Communication problems lead to preventable drug-related hospital admissions

The findings from a research study supported by a grant from the Pharmacy Practice Research Trust (the Trust) highlight key areas where communication problems occur. These occurred between patients and healthcare professionals; different groups of healthcare professionals such as GPs and pharmacists; and GPs and hospital doctors. The research also found that the root causes of preventable adverse events leading to hospital admission are similar irrespective of whether they are associated with a prescribing, monitoring or patient adherence problem.

Amongst the communication problems identified in the community based study led by Rachel Howard from the School of Pharmacy, University of Reading, UK was insufficient patient counselling about their medicines, the reluctance of patients to ask health professionals about their medicines and an assumption by some community pharmacists that the patient would have received some medicines counselling from their GP. Some patients couldn’t recall the information they’d been given or had difficulty in hearing what was said.

The research also highlighted problems encountered in accessing complex and up to date patient medical and medication records. This affected both GPs working out of hours and community pharmacists contributing to a knowledge gap which in turn led to prescribing and monitoring errors.

“The causes of PDRAs are multifaceted” concluded Rachel Howard. “Technical solutions such as computerised assisted prescribing and the NHS patient care record are unlikely to be sufficient on their own to improve the situation and community pharmacists are hampered by their lack of access to the patient’s medical record. Targeting the human causes, like improving methods of communication, is also necessary.”

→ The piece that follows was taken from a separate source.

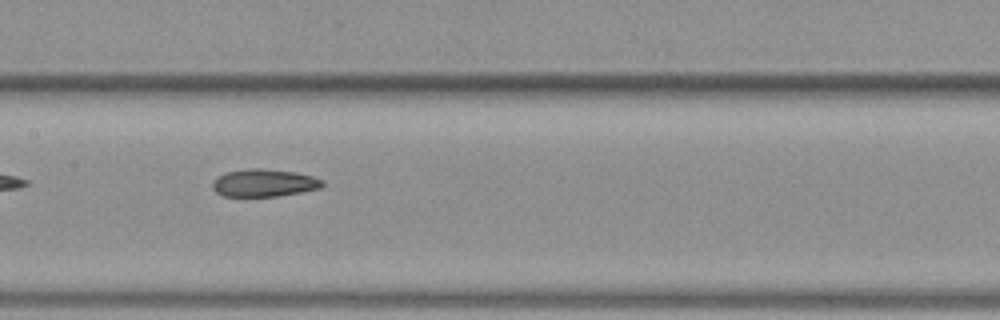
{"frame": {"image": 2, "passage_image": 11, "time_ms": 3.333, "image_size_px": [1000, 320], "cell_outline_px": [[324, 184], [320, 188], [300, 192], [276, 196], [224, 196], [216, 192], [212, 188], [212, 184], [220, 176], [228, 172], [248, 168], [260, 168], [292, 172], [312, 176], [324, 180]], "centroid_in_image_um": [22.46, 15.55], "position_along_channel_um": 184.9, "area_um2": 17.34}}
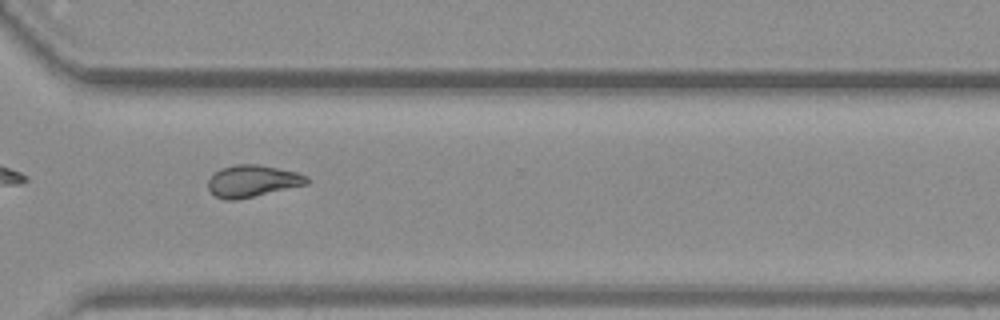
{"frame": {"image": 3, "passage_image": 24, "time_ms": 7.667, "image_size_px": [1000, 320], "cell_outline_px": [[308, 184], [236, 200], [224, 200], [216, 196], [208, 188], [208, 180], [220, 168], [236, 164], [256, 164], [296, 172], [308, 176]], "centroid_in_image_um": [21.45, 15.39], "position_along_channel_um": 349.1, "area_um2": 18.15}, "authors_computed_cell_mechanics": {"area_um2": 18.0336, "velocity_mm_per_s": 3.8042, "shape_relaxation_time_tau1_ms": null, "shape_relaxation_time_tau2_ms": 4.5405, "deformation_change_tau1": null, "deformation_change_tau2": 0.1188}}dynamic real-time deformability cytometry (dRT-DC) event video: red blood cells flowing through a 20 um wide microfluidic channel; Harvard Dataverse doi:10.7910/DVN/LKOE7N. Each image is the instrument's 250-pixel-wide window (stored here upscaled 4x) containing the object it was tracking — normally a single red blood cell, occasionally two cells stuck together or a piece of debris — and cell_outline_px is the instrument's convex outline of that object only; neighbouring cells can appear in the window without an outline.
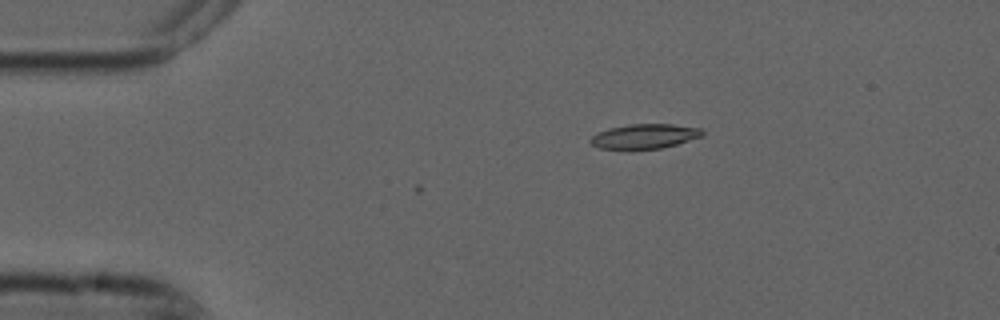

In a Foreword to a Trust report of the study, Margaret Dangoor, Executive Director, Association of Litigation and Risk Management writes, “This report makes a valuable contribution to the knowledge base on patient safety and more specifically on preventable medication errors. It’s notable for its setting in primary care, an area that is under researched in terms of medication error and although it includes a relatively small number of incidents, there are lessons to be learnt.”

“The recently published White Paper on Pharmacy in England recommended that chief pharmacists take the lead role in working to reduce unintended hospital admissions related to medicines” said Dr Sue Ambler, Director of the Trust, “and this study is well placed to contribute to this but more studies in the community are needed to identify strategies to help overcome these problems and improve patient outcomes.”